Scientists, especially those who live in the Northern Hemisphere, often suggest that it is anomalous that the Tasmanian Aborigines were dark-skinned. Here is an example from the prominent Gene Expression blog:


" One point people bring up is the relative darkness of Australian Aboriginals even though much of the continent is in the "temperate" zone. It could be fairness (or the genetic variants that result in it) is not in the "genetic" background of this population, but blondeness among Aboriginals of the deep desert seems to falsify this thesis, and one supposes that the original populations that exited northeast Africa were also rather small and lacking in genetic diversity. But, Australia is mostly dry, and so rather sunny, in comparison to Europe. Only Victoria is really in a temperate maratime climate. And, to my knowledge, no group of Aboriginals wore very much clothing.

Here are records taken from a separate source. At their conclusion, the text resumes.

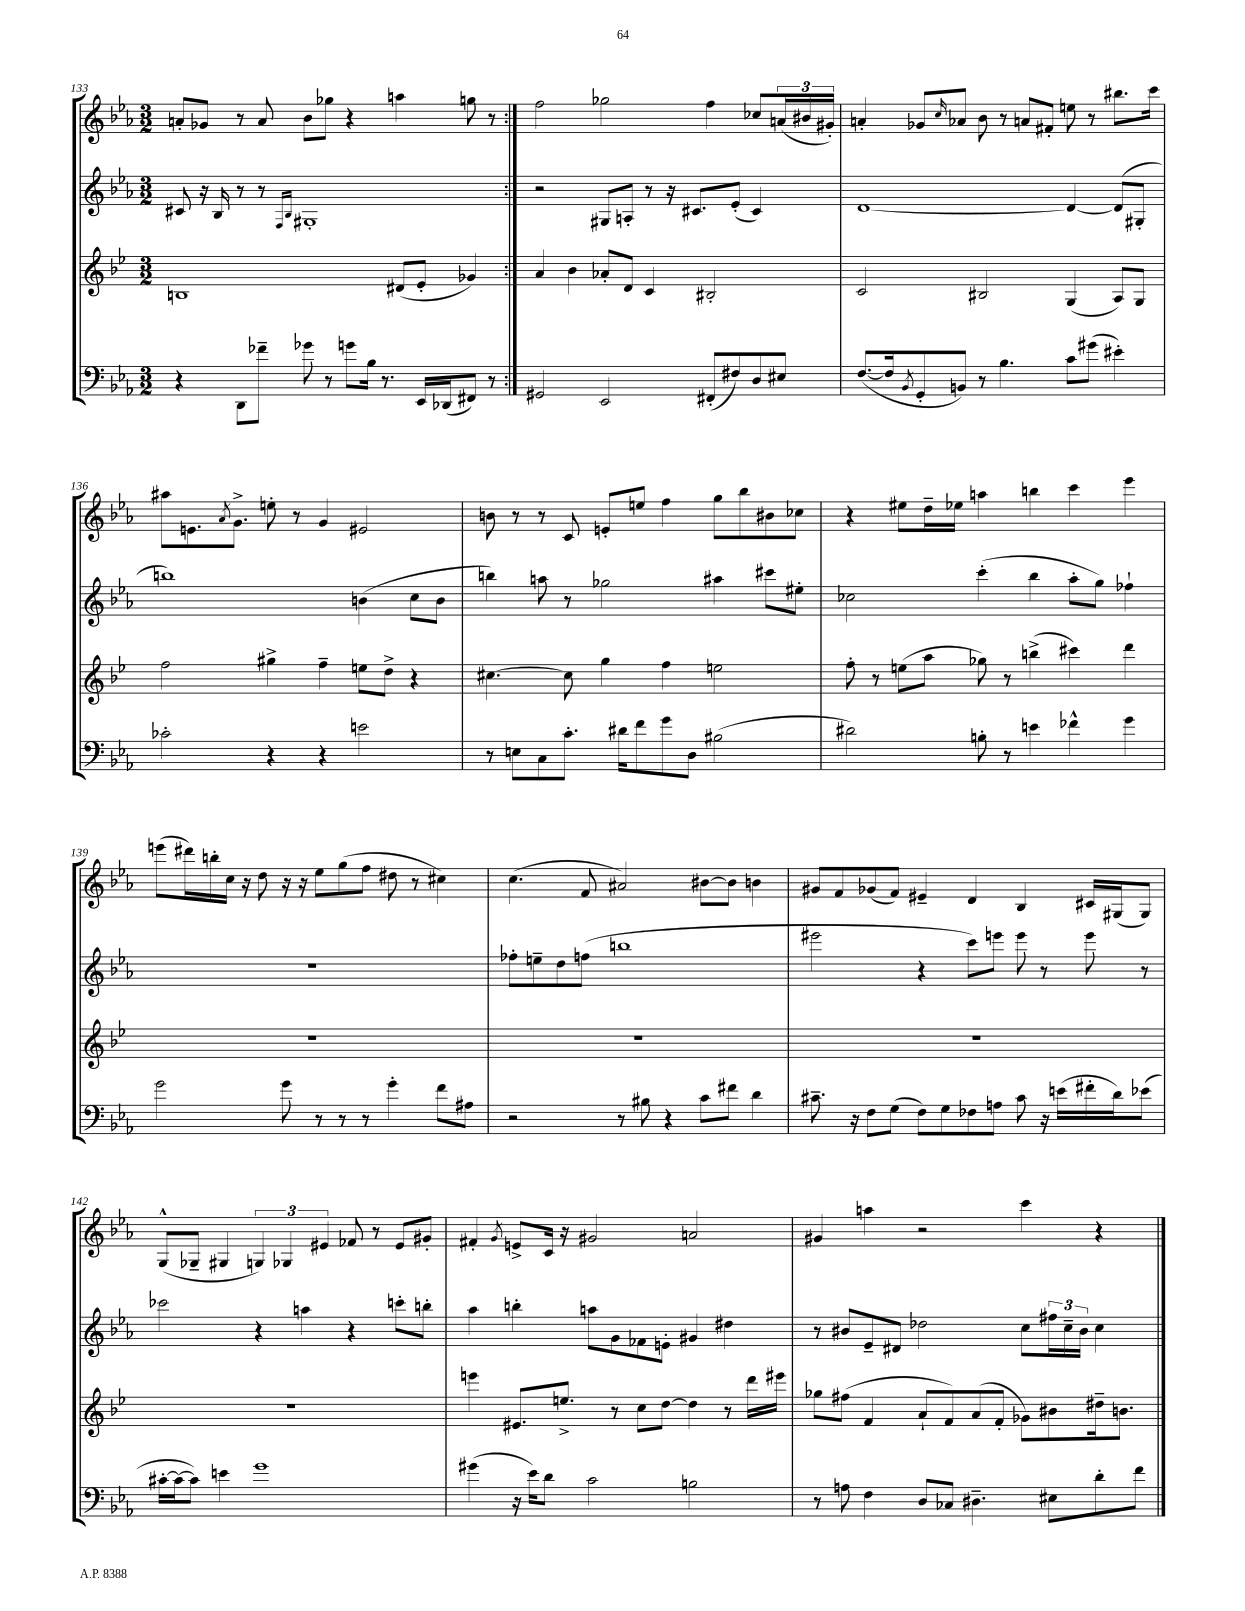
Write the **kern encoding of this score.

**kern	**kern	**kern	**kern
*staff4	*staff3	*staff2	*staff1
*clefF4	*clefG2	*clefG2	*clefG2
*k[b-e-a-]	*k[b-e-]	*k[b-e-a-]	*k[b-e-a-]
*M3/2	*M3/2	*M3/2	*M3/2
4r	1B	8c#	8a'
.	.	16r	8g-
.	.	16B-	.
8DD	.	8r	8r
8f-~	.	8r	8a
.	.	16qqF	.
.	.	16qqB-	.
8g-	.	1G#'	8b-
8r	.	.	8gg-
8g	.	.	4r
16B-	.	.	.
8.r	.	.	.
.	(8d#	.	4aa
16EE-	8e-'	.	.
(16DD-	.	.	.
8FF#)	4g-)	.	8gg
8r	.	.	8r
=:|!	=:|!	=:|!	=:|!
2GG#	4a	2r	2ff
.	4b-	.	.
2EE-	8a-'	8G#	2gg-
.	8d	8A'	.
.	4c	8r	.
.	.	16r	.
.	.	8.c#	.
(8FF#'	2B#'	.	4ff
8F#)	.	(8e-'	.
8D	.	4c#)	8cc-
8E#	.	.	(24a
.	.	.	24b#
.	.	.	24g#')
=	=	=	=
([8.F	2c	[1d	4a'
16F]	.	.	.
8qBB-	.	.	.
8GG'	.	.	8g-
.	.	.	16qqcc
8BB)	.	.	8a-
8r	2B#	.	8b-
4.B-	.	.	8r
.	.	.	8a
.	.	.	8f#'
8c	(4G	4d_	8ee
(8g#	.	.	8r
4e#')	8A)	(8d]	8.bb#
.	8G	8G#'	.
.	.	.	16ccc
=	=	=	=
2c-'	2ff	1bb)	8aa#
.	.	.	8.e
.	.	.	8qa-
.	.	.	8.g^
4r	4gg#^	.	8ee'
.	.	.	8r
4r	4ff~	.	4g
2e	8ee	(4b	2e#
.	8dd^	.	.
.	4r	8cc	.
.	.	8b	.
=	=	=	=
8r	[4.cc#	4bb)	8b
8E	.	.	8r
8C	.	8aa	8r
8.c'	8cc#]	8r	8c
.	4gg	2gg-	8e'
16d#	.	.	.
8f	.	.	8ee
8g	4ff	.	4ff
8D	.	.	.
(2B#	2ee	4aa#	8gg
.	.	.	8bb-
.	.	8ccc#	8b#
.	.	8ee#'	8cc-
=	=	=	=
2d#)	8ff'	2cc-	4r
.	8r	.	.
.	(8ee	.	8ee#
.	8aa	.	16dd~
.	.	.	16ee-
8B'	8gg-)	(4ccc'	4aa
8r	8r	.	.
4e	(4bb^	4bb-	4bb
4f-^^	4ccc#)	8aa-'	4ccc
.	.	8gg)	.
4g	4ddd	4ff-`	4eee-
=	=	=	=
2g	1.r	1.r	(8eee
.	.	.	16ddd#)
.	.	.	16bb'
.	.	.	16cc
.	.	.	16r
.	.	.	8dd
8g	.	.	16r
.	.	.	16r
8r	.	.	8ee-
8r	.	.	(8gg
8r	.	.	8ff
4g'	.	.	8dd#
.	.	.	8r
8f	.	.	4cc#)
8A#	.	.	.
=	=	=	=
2r	1.r	8ff-'	(4.cc
.	.	8ee~	.
.	.	8dd	.
.	.	(8ff	8f
8r	.	1bb	2a#)
8B#	.	.	.
4r	.	.	.
8c	.	.	[8b#
8f#	.	.	8b#]
4d	.	.	4b
=	=	=	=
8.c#~	1.r	2eee#	8g#
.	.	.	8f
16r	.	.	.
8F	.	.	(8g-
(8G	.	.	8f)
8F)	.	4r	4e#~
8G	.	.	.
8F-	.	8ccc)	4d
8A	.	8eee	.
8c#	.	8eee	4B-
16r	.	8r	.
(16e	.	.	.
16f#'	.	8eee	16c#
16d)	.	.	(16G#
(8e-	.	8r	8G#)
=	=	=	=
[16c#'	1.r	2ccc-	(8G^^
16c#_	.	.	.
8c#])	.	.	8G-~
4e	.	.	4G#
1g	.	4r	6G)
.	.	.	6G-
.	.	4aa	.
.	.	.	6e#
.	.	4r	8f-
.	.	.	8r
.	.	8ccc'	8e#
.	.	8bb'	8g#'
=	=	=	=
(4g#	4eee	4aa-	4f#'
.	.	.	8qg
16r	8.e#	4bb'	8e^
16e-)	.	.	.
8d	.	.	16c
.	8.ee^	.	16r
2c	.	8aa	2g#
.	8r	8g	.
.	8cc	8f-	.
.	[8dd	8e'	.
2B	4dd]	4g#	2a
.	8r	4dd#	.
.	16ddd	.	.
.	16eee#	.	.
=	=	=	=
8r	8gg-	8r	4g#
8A	(8ff#	8b#	.
4F	4f	8e-~	4aa
.	.	8d#	.
8D	8a`	2dd-	2r
8C-	8f)	.	.
4.D#~	(8a	.	.
.	8f'	.	.
.	8g-)	8cc	4ccc
8E#	8b#	24ff#	.
.	.	24cc~	.
.	.	24b#	.
8d'	16dd#~	4cc	4r
.	8.b	.	.
8f	.	.	.
==	==	==	==
*-	*-	*-	*-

A more interesting case is that of Tasmanian Aboriginals. This group, now extinct in an un-admixed state, was very dark skinned, and had been isolated on Tasmania for about 10,000 years. Tasmania does have a cool maratime climate like much of Europe. My impression is that Tasmania aboriginals were not totally naked. "


My comments on this are as follows. Australia straddles the Tropic of Capricorn, so Australia is only partly a temperate zone country. Tasmania itself is at the same latitude in the South as Corsica is in the North. It is not that far South, really. It has a mild climate. Why did the Tasmanian Aborigines have dark skin? Well, one reason, as I've already indicated, is that Tasmania is fairly sunny. It is certainly not Norway, or even Vermont. It is hard to be certain, but some early accounts suggest that the Tasmanian Aborigines did not wear a lot of clothing. Another point is that they were hunter-gatherers, with access to meat and seafood, which could have provided good sources of vitamin D. Oddly enough, there seemed to be a taboo on fish, but they certainly ate seals, seabirds and shellfish. Many of the tribes would have had access to such coastal resources.

In summary, the dark skin of Tasmanian Aborigines is something of a puzzle, but there are some possible explanations that can be fitted into the usual model of human skin colour that relates skin colour to the local levels of sunshine and other sources of vitamin D.